Colonoscopy is superior to flexible sigmoidoscopy in HIV-infected patients with chronic unexplained diarrhea. If flexible sigmoidoscopy had been performed instead of colonoscopy, 30% of pathogens would have been missed and 75% of lymphomas would have escaped detection.
在接受低位内镜检查的慢性人类免疫缺陷病毒(HIV)相关腹泻患者中,进行乙状结肠镜检查还是结肠镜检查存在争议。本研究的目的有两个:1)评估结肠镜检查在一大群慢性HIV相关腹泻且粪便检查阴性的患者中的诊断率,2)确定在这种情况下结肠镜检查是否优于乙状结肠镜检查。

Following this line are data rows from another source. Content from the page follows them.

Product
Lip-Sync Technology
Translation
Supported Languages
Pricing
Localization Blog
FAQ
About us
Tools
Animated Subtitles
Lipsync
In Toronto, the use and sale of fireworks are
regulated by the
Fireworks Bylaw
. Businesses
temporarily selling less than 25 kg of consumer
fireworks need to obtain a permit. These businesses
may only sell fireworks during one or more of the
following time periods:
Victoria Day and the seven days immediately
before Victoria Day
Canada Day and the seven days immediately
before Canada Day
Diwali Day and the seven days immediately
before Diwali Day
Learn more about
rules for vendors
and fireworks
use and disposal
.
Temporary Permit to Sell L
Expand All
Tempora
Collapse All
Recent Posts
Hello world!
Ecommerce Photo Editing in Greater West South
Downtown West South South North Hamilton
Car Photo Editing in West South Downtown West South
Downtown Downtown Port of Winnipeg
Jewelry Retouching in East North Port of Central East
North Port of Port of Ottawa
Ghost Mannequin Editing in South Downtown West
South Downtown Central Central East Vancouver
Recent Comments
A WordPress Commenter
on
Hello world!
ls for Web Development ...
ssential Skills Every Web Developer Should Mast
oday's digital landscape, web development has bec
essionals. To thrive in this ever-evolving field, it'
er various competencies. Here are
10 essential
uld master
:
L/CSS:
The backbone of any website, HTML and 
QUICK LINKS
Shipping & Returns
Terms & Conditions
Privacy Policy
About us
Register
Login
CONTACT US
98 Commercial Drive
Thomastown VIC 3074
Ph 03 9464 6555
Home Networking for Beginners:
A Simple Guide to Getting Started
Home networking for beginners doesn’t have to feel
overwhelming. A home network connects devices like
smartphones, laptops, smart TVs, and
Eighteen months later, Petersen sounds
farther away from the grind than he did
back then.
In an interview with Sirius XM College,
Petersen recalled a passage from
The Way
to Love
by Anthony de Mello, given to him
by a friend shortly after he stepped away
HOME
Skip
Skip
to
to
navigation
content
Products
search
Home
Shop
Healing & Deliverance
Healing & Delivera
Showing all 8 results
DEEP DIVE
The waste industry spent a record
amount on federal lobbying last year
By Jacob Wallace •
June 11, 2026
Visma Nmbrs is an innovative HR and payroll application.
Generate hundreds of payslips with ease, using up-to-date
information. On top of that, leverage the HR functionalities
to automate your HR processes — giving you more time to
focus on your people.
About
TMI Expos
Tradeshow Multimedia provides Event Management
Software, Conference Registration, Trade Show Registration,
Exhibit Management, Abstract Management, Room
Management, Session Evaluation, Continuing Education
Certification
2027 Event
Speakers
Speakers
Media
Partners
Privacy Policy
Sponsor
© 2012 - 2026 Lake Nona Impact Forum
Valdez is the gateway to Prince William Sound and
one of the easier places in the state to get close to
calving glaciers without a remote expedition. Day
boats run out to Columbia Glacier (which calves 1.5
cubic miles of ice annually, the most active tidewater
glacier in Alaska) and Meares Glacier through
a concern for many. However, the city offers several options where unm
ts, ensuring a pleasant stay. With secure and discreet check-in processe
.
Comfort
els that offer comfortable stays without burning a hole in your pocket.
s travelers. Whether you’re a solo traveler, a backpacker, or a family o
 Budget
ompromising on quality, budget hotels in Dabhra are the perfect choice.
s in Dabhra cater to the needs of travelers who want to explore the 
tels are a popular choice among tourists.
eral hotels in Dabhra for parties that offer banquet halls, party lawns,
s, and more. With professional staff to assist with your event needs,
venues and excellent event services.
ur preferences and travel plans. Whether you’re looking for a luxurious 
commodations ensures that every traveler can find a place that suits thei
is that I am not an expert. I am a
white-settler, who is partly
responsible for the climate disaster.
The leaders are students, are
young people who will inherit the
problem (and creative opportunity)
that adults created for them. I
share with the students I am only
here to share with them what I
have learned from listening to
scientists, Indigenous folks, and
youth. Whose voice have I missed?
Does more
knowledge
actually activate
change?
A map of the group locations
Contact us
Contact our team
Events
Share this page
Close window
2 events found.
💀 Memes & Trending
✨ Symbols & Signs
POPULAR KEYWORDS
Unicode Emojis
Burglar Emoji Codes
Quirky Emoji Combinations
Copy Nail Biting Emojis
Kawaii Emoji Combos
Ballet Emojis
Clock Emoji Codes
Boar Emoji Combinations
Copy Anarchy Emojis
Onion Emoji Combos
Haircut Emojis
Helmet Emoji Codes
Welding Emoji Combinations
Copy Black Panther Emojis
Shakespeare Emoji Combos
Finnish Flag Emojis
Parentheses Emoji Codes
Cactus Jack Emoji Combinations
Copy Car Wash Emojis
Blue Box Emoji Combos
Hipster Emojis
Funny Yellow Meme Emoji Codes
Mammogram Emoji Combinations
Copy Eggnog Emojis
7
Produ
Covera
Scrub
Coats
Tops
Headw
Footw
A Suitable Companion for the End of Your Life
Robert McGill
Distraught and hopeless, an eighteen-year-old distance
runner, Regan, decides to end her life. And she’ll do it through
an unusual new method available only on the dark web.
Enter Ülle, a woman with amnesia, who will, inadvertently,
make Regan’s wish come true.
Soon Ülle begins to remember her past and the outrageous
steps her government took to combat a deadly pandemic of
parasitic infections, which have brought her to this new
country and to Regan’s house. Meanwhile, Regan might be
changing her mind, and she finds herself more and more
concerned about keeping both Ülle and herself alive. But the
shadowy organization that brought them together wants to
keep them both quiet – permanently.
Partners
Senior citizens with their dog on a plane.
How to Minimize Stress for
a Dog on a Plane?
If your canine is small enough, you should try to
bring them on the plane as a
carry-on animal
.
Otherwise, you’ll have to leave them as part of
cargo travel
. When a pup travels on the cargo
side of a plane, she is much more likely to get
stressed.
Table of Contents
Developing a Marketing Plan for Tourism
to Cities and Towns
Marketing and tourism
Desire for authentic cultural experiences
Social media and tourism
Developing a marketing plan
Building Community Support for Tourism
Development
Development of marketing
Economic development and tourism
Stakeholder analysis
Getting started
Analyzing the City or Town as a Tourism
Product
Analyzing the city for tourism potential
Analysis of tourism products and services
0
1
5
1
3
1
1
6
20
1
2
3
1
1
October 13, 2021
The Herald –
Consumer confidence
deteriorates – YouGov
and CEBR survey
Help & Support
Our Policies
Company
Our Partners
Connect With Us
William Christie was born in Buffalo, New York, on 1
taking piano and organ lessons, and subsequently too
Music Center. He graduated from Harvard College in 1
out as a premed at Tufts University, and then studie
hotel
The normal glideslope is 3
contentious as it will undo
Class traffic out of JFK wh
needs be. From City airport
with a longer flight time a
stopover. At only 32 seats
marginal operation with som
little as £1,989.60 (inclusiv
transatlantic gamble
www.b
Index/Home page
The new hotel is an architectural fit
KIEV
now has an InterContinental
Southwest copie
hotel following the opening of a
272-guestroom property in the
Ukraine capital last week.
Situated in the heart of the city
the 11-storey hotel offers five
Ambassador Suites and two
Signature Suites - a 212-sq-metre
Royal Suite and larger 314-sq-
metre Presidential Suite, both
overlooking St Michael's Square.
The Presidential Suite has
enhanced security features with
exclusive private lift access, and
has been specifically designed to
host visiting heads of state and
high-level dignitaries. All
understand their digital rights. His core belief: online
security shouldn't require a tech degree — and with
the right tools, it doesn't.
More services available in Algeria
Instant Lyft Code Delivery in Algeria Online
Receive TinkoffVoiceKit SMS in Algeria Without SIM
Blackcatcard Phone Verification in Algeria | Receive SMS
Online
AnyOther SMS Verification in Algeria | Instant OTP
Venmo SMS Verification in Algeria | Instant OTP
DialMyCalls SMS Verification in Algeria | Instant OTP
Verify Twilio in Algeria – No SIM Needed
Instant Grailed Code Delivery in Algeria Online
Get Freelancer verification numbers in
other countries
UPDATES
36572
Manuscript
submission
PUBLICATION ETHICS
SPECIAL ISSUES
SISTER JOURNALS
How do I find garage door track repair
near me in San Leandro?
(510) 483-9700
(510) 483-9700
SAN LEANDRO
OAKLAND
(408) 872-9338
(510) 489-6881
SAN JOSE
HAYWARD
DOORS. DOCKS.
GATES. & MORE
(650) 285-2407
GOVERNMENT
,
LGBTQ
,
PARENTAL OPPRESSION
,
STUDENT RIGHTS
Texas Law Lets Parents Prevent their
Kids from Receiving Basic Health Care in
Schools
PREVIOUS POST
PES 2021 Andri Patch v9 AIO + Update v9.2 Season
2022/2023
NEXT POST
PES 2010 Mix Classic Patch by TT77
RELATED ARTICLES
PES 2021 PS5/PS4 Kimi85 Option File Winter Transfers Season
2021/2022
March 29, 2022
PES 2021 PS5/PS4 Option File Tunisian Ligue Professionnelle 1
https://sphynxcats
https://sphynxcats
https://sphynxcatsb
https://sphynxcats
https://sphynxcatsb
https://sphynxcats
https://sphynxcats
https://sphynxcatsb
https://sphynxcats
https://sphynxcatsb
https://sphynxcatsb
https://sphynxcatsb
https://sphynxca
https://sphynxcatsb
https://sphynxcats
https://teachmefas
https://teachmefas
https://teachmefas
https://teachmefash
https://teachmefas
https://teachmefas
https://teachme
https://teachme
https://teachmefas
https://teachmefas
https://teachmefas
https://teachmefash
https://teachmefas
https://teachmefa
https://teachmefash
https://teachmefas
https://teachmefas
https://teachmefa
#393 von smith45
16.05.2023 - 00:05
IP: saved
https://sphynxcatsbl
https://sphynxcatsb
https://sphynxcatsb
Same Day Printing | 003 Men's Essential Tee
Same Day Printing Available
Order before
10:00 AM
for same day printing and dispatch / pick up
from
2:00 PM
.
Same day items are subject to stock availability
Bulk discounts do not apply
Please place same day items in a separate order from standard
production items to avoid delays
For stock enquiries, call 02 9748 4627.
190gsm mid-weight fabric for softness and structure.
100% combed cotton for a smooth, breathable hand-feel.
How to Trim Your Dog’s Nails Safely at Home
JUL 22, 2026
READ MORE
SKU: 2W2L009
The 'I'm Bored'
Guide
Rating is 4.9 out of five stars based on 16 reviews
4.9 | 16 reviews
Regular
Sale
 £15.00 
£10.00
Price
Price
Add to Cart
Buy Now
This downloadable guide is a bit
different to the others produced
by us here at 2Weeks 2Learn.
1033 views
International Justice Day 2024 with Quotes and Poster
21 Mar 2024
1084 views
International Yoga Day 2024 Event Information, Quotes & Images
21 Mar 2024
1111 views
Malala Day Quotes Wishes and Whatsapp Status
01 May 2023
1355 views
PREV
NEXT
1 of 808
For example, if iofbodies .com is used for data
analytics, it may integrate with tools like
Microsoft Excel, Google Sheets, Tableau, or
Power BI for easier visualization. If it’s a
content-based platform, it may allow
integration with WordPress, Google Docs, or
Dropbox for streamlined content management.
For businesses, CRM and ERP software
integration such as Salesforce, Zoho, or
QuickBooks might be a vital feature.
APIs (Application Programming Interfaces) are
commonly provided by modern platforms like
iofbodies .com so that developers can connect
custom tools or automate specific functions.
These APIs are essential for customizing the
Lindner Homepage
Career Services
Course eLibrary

确定1992年1月至1996年12月期间在贝尔维尤医院中心因诊断性结肠镜检查而转诊的所有慢性腹泻HIV感染患者。查阅患者病历、病理报告和内镜检查记录。
在5年的研究期间,共确定317例连续接受结肠镜检查的慢性不明原因腹泻患者。116例患者(36.6%)发现了腹泻的潜在病因。巨细胞病毒是检测到的最常见病原体(24%)。CD4细胞计数<100个/mm³的患者结肠镜检查的诊断率显著高于CD4细胞计数较高的患者(44.8%对6.4%,p<0.0001)。30%的病原体和75%的淋巴瘤仅在取自近端结肠的活检中发现,这远远超出了乙状结肠镜的检查范围。重要的是,仅在近端结肠发现的病原体中有94%是目前有有效治疗方法的微生物。
对于慢性不明原因腹泻的HIV感染患者,结肠镜检查优于乙状结肠镜检查。如果进行的是乙状结肠镜检查而不是结肠镜检查,将会漏诊30%的病原体和75%的淋巴瘤。